Prosecutors say one of the assaults happened after an Everett judge released Joshua Larson from the Snohomish County Jail in March.
Larson, 39, has been held at the Clallam County Jail since May 22. He was arrested after a 9-year-old girl reported that Larson molested her at a public pool in Sequim on May 18.
Prosecutors here have since charged Larson with first-degree child molestation based on allegations that he abused a child at a Thanksgiving dinner last year in north Snohomish County.
A Snohomish County Superior Court Judge late last month issued a $500,000 arrest warrant for Larson, securing his transfer to the Everett jail if he's released from the lockup in Clallam County.
“The facts of his case create a high degree of concern for the safety of the community. The concern was high when the state requested $250,000 bail on March 28, and those concerns have come to fruition after the defendant took his freedom as an opportunity to molest (a girl), a perfect stranger, in a public place,” Snohomish County deputy prosecutor Andrew Alsdorf wrote, asking for the arrest warrant.
In court documents, Alsdorf spent time outlining the information that was available to Everett District Court Judge Tam Bui when she decided to release Larson without imposing any bail.
Larson was in front of Bui the day after his March 27 arrest for the north Snohomish County case.
The judge was provided a document, called a superform, which generally spells out why police believe there is probable cause to hold someone in jail.
In this case, the police included details of the allegations in Snohomish County. They also noted that Larson was accused of molesting two other girls in the 1990s. The detective included concerns from one of the girl's fathers, once friends with Larson. That man said Larson “should always be looked at as a threat.”
As a district court judge, Bui is asked to determine if police have proven that enough probable cause exists for the arrest. She also is asked to decide if bail is warranted. She is expected to consider whether the defendant poses a danger to the community and is likely to commit a violent offense, or if the defendant is likely to interfere with the administration of justice. She also is asked to consider if bail is necessary to secure the person's appearance at future court hearings.
The law is clear that bail is not intended to be punishment, Bui said.
“At this point no charges are filed,” Bui said. “It's not a hearing where we're trying to seek to punish a person for being arrested or jailed.”
In non-capital cases, there is a presumption that a person will be released pending trial.
Bui declined to discuss Larson's case specifically, saying it wouldn't be appropriate for her to talk about a case now pending in Snohomish County Superior Court.
In general, she said that she considers what information the police have provided in the superform. She also considers the static adult risk assessment, which uses a person's age, gender and criminal history to predict future behavior. She also may hear from alleged victims or from people who support the accused.
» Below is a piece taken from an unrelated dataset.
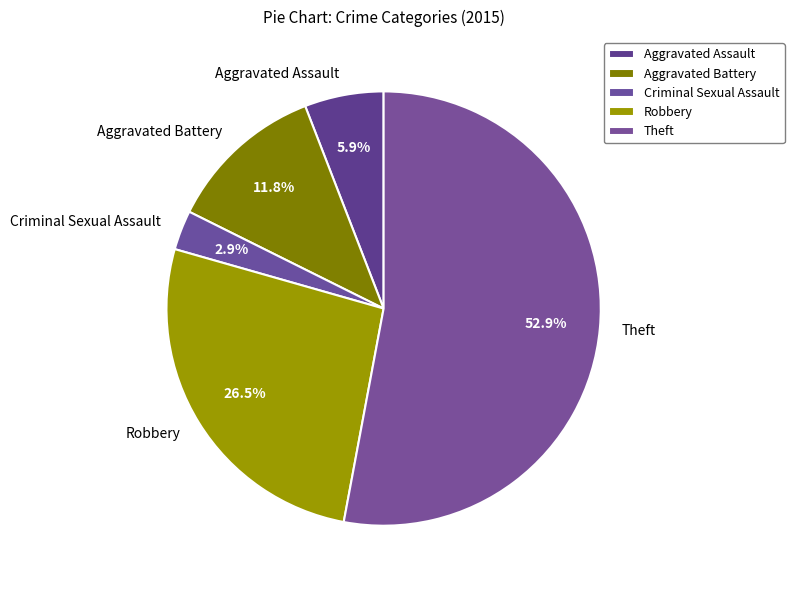

True or false: Criminal Sexual Assault accounts for 11% of the total.

False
“These are difficult decisions. We take them very seriously. We're talking about taking a person's freedom and also the potential effects on the alleged victims and the effects on the public,” Bui said. “We do the best we can with the information we have. We don't have the benefit of hindsight or a crystal ball.”
Prosecutors could have filed a charge against Larson sooner and asked a Superior Court judge to impose bail and conditions for Larson to follow, such as preventing him from frequenting places where children gather.
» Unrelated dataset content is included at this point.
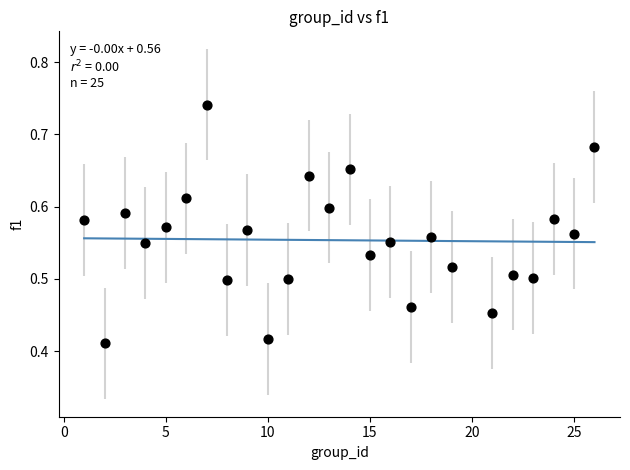

What is the range of Y values (max minus min)?

0.3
Alsdorf said he was in the middle of preparing for a murder trial when Larson was arrested. Once Larson was released from jail there was no deadline to file charges. Generally, if there is no deadline, prosecutors handling child sex crimes meet with the children and other important witnesses to discuss their wishes, such as whether they are prepared to go forward with a criminal case, he said.
The parents in this case, until recently, were undecided whether they wanted to involve their daughter in a criminal prosecution given her young age, Alsdorf said.
Additionally, prosecutors need time to weigh the strength of the evidence. They often request more investigation. Typically, molestation cases have little or no physical evidence and it boils down to whether a jury is going to believe the testimony of a child witness.
“I would also add that we shouldn't have to rely exclusively on Superior Court judges in search of appropriate bail and conditions,” Alsdorf said. “Some would call that forum shopping, and if that became routine, the entire system of having district court judges make the initial bail decision would become untenable.”
Snohomish County sheriff's detectives began investigating Larson in December after a girl he knew reported to her family that he touched her. Her parents confronted Larson, who denied the assault.
Detectives interviewed Larson in February. He told detectives he picked the girl up after taking away a hazardous toy, but denied any inappropriate touching. He said the girl may be making up the story because that's what her parents wanted to hear, according to court papers.
Detectives continued to investigate the allegations. They also investigated previous allegations, speaking with two women who accused Larson of assaulting them as girls.
Larson was 24 when he was charged with child molestation after a 5-year-old girl reported that he abused her. A King County jury acquitted him at the 1998 trial.
During the investigation into that case, Bothell police also heard from another young woman who reported that Larson abused her in 1994, when she was 8. It doesn't appear that Larson was ever charged in connection with those allegations.
In addition to the allegations in Snohomish County and Sequim, Alsdorf said that Larson now is being investigated by Port Townsend police. A 7-year-old girl has reported that Larson molested her in 2012.